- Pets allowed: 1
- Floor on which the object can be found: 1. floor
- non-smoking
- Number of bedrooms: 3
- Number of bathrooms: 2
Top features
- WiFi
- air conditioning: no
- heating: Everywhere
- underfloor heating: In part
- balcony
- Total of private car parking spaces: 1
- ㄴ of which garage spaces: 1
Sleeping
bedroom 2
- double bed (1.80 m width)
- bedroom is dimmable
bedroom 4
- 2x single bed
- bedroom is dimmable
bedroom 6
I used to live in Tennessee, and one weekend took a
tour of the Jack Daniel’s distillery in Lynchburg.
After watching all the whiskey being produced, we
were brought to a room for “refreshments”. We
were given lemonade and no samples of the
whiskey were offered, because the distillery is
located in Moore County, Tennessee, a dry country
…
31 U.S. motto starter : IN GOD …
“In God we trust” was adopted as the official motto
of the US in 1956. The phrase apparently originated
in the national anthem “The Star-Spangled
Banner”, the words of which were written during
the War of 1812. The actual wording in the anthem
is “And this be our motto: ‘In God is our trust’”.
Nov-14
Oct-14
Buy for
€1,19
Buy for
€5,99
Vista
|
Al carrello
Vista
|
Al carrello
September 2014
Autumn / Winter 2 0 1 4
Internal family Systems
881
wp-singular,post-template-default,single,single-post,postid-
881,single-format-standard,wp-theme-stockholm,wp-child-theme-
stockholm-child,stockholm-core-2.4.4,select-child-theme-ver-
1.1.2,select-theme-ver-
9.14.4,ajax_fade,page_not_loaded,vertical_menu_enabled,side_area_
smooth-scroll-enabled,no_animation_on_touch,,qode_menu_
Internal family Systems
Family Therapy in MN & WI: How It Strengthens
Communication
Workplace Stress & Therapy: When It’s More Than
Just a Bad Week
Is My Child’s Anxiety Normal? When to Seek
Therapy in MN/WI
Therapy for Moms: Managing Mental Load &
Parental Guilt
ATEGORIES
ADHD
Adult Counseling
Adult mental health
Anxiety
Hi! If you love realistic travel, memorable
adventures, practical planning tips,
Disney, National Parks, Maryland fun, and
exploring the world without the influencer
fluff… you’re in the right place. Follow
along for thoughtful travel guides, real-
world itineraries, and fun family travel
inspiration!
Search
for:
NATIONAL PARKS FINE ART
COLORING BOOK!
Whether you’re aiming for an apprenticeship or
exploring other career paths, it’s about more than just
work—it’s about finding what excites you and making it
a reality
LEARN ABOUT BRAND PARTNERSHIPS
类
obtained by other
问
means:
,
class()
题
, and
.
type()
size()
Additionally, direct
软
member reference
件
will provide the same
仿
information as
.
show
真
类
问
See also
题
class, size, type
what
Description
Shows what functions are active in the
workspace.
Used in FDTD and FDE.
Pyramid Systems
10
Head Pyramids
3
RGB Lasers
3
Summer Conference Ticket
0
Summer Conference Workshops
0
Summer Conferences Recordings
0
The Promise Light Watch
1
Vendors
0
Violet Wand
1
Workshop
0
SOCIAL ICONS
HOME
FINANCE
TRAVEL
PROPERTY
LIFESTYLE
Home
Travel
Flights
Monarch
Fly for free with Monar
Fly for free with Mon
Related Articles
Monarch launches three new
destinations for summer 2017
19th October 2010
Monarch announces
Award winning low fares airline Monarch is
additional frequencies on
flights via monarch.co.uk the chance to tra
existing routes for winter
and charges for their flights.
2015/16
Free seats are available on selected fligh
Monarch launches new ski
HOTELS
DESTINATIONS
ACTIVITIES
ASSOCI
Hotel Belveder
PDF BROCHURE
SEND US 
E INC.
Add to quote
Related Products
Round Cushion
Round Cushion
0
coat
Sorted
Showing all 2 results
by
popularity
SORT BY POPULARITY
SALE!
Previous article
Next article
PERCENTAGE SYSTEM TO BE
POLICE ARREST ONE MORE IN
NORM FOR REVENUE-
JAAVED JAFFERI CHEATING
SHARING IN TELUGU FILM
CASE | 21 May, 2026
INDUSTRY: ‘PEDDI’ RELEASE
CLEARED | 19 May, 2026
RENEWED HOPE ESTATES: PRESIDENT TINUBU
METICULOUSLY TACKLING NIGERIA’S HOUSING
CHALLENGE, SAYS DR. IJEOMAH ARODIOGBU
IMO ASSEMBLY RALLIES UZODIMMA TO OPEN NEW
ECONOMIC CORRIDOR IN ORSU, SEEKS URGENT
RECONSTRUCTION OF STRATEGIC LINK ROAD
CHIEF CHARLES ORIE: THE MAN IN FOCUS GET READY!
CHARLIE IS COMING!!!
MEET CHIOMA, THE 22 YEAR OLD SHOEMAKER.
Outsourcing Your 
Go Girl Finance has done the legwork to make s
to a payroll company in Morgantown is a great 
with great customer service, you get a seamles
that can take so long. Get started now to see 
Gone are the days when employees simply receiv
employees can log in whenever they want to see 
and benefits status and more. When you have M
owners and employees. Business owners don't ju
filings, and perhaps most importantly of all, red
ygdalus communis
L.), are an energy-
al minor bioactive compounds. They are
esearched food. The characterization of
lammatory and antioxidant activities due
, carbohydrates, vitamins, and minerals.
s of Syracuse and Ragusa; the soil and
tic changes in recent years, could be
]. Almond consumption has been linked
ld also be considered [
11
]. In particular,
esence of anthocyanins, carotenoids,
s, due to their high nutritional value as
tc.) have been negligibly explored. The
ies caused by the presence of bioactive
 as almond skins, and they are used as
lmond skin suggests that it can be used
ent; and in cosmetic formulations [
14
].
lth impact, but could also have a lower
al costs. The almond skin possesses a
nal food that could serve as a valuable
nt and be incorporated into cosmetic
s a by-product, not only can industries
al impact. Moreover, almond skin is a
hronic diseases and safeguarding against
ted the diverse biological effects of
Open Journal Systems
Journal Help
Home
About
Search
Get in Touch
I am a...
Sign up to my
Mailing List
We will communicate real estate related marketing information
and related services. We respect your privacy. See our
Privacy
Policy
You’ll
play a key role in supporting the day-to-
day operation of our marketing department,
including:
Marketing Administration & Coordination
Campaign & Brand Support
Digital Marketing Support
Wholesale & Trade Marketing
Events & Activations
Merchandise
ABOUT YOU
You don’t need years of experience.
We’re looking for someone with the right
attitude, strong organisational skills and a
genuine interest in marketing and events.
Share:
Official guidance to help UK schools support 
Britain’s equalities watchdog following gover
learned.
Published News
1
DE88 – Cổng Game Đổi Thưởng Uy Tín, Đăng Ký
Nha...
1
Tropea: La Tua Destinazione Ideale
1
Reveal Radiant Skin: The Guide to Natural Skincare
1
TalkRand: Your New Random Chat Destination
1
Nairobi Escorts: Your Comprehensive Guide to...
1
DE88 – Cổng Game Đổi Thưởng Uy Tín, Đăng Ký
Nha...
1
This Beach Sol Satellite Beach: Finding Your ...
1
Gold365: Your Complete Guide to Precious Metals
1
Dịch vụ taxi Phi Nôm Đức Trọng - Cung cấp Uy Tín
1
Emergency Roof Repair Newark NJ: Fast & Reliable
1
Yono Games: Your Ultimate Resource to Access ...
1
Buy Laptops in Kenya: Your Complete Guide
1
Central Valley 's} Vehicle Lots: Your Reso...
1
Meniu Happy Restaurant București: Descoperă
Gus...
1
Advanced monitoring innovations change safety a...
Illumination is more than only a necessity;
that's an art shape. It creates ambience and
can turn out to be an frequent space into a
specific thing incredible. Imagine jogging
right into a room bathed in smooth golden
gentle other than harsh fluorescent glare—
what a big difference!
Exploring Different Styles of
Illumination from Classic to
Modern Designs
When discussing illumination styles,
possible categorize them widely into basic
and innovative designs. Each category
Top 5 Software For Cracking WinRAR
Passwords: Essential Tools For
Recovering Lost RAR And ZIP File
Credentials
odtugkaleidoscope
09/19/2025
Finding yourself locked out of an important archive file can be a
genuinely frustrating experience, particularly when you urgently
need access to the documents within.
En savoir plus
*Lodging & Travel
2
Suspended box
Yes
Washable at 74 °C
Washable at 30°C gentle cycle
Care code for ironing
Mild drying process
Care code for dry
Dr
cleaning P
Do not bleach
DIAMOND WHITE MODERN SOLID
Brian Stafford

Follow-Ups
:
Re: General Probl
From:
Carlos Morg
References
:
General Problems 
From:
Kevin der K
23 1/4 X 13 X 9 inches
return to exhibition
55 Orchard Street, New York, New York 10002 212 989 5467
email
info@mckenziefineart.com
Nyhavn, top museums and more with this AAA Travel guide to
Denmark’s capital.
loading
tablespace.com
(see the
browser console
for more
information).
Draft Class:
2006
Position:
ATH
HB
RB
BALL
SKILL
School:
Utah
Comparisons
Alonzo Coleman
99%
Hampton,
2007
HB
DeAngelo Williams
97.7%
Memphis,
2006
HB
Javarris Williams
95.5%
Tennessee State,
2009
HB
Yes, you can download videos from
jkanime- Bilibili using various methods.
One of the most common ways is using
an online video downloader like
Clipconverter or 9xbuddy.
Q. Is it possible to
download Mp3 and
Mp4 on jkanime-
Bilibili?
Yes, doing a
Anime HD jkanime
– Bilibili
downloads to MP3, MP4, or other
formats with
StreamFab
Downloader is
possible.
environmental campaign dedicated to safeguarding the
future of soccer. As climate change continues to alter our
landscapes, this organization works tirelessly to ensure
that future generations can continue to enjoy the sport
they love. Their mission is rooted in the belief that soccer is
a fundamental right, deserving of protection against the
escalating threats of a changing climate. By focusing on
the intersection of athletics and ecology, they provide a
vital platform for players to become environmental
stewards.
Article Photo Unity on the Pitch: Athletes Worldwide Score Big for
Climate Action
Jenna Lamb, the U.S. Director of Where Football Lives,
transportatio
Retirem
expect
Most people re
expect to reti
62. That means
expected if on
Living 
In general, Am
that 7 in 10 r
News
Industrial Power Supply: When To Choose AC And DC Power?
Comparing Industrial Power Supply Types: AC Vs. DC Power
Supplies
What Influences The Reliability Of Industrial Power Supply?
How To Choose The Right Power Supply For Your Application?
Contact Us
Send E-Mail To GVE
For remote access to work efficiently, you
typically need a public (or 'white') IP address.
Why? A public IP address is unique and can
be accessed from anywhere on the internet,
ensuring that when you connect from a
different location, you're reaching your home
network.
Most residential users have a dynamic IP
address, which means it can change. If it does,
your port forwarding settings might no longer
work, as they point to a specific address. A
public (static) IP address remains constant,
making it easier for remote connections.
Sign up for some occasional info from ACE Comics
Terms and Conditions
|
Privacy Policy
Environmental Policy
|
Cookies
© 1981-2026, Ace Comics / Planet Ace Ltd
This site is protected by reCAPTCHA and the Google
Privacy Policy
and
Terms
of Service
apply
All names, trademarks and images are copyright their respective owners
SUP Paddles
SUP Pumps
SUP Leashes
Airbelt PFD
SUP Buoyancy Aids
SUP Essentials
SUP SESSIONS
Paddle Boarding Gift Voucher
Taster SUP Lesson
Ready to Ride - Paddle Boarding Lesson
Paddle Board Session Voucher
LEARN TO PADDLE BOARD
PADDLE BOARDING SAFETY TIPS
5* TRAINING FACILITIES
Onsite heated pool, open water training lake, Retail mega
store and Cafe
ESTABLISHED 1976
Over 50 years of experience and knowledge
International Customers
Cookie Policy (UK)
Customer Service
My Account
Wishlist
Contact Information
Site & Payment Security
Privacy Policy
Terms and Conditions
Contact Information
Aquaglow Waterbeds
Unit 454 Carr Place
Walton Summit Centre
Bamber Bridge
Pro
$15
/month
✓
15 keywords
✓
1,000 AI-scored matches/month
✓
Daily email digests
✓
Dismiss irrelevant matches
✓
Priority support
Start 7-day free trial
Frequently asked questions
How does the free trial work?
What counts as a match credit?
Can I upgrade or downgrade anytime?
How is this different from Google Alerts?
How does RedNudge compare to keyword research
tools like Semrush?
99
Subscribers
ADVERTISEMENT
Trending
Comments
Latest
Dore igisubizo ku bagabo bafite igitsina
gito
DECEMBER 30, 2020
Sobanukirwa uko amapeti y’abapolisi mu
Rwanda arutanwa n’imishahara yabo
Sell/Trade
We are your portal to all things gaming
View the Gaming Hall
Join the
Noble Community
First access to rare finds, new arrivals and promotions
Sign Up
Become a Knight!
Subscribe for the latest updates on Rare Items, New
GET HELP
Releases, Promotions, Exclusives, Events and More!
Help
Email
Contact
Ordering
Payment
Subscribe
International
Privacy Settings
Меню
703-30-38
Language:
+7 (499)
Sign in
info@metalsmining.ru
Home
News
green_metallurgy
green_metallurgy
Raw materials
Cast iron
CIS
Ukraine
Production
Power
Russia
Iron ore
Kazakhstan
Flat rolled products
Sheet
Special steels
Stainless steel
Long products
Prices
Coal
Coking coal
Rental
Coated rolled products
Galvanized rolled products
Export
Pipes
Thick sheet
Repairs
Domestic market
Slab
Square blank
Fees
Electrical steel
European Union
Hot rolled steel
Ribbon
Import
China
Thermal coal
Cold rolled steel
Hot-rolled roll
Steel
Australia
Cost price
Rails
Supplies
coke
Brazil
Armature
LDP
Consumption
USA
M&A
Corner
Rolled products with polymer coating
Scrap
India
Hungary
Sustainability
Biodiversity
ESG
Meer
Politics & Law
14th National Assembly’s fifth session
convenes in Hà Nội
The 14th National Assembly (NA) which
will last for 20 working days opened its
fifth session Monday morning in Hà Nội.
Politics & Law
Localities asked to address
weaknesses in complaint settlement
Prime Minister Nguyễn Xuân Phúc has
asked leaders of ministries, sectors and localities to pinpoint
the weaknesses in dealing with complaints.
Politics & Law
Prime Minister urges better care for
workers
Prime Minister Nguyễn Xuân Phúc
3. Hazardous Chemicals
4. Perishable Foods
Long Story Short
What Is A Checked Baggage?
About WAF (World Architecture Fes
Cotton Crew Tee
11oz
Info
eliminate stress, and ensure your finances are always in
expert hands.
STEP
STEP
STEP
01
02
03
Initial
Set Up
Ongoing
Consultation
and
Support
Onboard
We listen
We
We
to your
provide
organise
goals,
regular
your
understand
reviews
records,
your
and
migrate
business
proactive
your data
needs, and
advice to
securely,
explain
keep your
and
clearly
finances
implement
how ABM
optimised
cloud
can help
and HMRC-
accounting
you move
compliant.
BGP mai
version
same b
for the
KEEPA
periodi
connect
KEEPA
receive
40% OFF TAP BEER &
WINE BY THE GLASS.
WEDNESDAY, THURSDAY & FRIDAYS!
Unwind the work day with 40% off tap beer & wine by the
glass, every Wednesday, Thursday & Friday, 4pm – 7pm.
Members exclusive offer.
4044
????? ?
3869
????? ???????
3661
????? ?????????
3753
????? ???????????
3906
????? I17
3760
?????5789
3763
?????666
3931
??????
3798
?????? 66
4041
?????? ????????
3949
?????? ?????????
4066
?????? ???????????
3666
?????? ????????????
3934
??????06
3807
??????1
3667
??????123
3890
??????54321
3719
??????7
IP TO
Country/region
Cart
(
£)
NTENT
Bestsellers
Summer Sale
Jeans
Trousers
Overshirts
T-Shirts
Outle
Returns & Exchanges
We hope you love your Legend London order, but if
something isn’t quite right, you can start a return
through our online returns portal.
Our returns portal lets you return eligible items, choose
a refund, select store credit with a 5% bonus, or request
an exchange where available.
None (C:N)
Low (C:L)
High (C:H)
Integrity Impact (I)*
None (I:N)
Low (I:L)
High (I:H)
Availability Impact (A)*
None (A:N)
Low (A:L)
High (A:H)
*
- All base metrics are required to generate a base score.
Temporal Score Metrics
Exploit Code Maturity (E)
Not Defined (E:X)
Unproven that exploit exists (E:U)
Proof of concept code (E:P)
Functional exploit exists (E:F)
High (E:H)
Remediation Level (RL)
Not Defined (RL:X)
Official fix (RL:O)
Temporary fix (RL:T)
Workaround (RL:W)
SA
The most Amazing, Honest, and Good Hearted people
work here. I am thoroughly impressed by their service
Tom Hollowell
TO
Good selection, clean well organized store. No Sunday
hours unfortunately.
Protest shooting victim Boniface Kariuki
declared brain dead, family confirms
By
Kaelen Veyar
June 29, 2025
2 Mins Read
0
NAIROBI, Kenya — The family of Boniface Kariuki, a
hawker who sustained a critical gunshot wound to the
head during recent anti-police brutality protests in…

______________________________

_ACTION ITEM:_ Copy out all lines from the records where the word "Adult" appears.

_RESPONSE AREA:_
Adult Counseling
Adult mental health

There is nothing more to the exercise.